There’s a lot of different things that have come about as a byproduct of technology. We find ourselves to be more productive, yet we are having machines do most of the work for us. We are claiming to be sociable, but aren’t interacting with people face to face. We are discovering that our mental health isn’t all that we thought it was when we are anxiously waiting for the two ticks to go blue and repeatedly checking back to see if you’ve been noticed. There has been a rise in anxiety and depression that has been linked back to an addiction to the internet within our generation. So how can we snap ourselves out of the digital blues?
Limit Your Technology
There is little chance that you are using multiple pieces of technology for anything other than convenience. The screens are bigger on laptops and computers to be able to watch your favourite shows via a streaming service such as Netflix; your phones are portable and can be taken anywhere with you to get in contact with whoever you need to speak to; tablets are good to play around on when you want to be more portable than being plugged into a computer. Streamlining what you are using in order to only use one can be a hard habit to get the hang of, but what truly are you missing out on? You can get Whatsapp and Kik for computer, plus many other messaging services if you are thinking of what you’ll be missing out on from your friends. You need to compact everything that you can, when you can; obviously this isn’t as doable if you want to be portable with your device but also need a laptop for your work stuff, but as long as you try to keep on top of it, it will help.
Organise More Meetups
Generally speaking, a lot of meetups now happen as a result of interacting with somebody online. Whether you’ve met them on a dating app such as Tinder, are friends with them on Facebook or are attending a Twitter meet with your online pals, people are joining forces with like-minded people. We have entered an age where it’s more possible than ever to get out of the house, but we’re just not really doing it. We would rather speak to our friends online through apps than see them face to face, and the anxiety of having to attend functions where we will actually be seeing real-life people is getting higher and higher. Even if it’s just for a coffee, make the effort to meet up with your friends and make an effort to not check your phone while you’re with them. Detaching yourself from a virtual world can be a good thing.
Kick The Habit
There is a release of a hormone called dopamine every time that you see that you have been given a like on social media or have a text/message waiting for you when you look at your technology. This stimulates our pleasure and reward senses; we literally think that we are being rewarded for doing something as simple as uploading a photo of ourselves or checking in at a destination. It’s an addiction that is strong as illegal substances, so there’s no wonder that we are craving it – often without realising it. You need to do one of two things; go cold turkey or slowly wean yourself off expecting good things to come out of what’s sitting in your hand.
Get A Hobby
Spending time on social media is now a hobby for the masses.

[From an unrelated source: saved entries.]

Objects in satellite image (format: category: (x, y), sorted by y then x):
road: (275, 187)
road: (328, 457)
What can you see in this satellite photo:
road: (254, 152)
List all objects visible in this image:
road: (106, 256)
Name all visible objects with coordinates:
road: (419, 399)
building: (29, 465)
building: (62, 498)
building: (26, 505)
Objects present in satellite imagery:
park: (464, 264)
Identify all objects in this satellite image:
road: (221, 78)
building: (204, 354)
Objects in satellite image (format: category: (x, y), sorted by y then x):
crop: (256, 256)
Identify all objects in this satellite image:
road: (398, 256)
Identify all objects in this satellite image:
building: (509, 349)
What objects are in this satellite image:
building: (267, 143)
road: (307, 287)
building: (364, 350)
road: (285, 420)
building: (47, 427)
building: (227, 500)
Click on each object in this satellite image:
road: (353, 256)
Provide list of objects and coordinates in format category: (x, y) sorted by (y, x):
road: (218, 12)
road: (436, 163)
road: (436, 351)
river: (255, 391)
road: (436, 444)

We waste hours flicking through photos, reading what others are up to and clicking through to outside links, reading up on things that we would never go out of our way to invest our time in otherwise. It’s not a bad thing to use the internet to your advantage and see what else is out there for you to get involved in. The crafting community is big online, and you can get so many hints, tips and tricks on what you need to do to get started with things like knitting, crochet and painting projects. Try spending time doing things which bring you joy that doesn’t diminish within a few seconds; giving yourself something to work on and seeing a completed project at the end of it is one of life’s little joys that can’t be bought or replicating. Spending your time doing it with the people that you love is another bonus you can get from it.